South Korean chipmaker SK Hynix is scheduled to debut on the Nasdaq this Friday, with its listing expected to raise approximately $29 billion. This event could serve as a significant barometer for the broader market's health, particularly within the artificial intelligence sector. The company's stock has experienced a remarkable surge of 770% over the past 12 months on the Korea Exchange, driven by its critical role as a top supplier of high-bandwidth memory (HBM) chips, essential for AI applications, and as Nvidia's preferred provider. This rally has even surpassed that of Micron Technology, which saw a 700% increase in the same period.
The market's sensitivity to SK Hynix's performance was evident last month when comments about potentially slowing AI memory business led to the Kospi stock index experiencing its fifth-worst daily plunge in history. Global stock indexes followed suit, and subsequent strong earnings from Micron were insufficient to fully restore market confidence. Analysts at Capital Economics, including senior markets economist James Reilly, have expressed concern over such volatility, noting that similar selloffs have historically preceded bear markets, such as during the Asian financial crisis, the dot-com bubble, and the Great Financial Crisis. Reilly stated that this volatility suggests "excessive froth" and questions the sustainability of the current rally.

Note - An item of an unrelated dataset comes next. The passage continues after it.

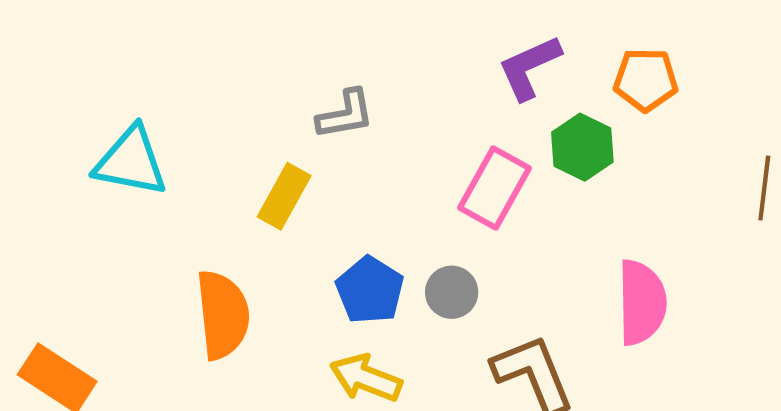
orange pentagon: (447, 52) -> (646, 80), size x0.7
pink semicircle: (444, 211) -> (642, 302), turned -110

The upcoming U.S. listing, while not as large as SpaceX's recent $86 billion IPO, is anticipated to be the largest first-time share sale by a foreign company on U.S. markets. The performance of SK Hynix's shares on the Nasdaq will be closely watched to gauge investor sentiment towards AI-related equities. The company's significant market capitalization and its pivotal position in the AI supply chain make its debut a crucial test for the ongoing market boom. The volatility observed in other AI-adjacent companies, such as SpaceX, further underscores the potential for significant price swings and the need for careful market assessment.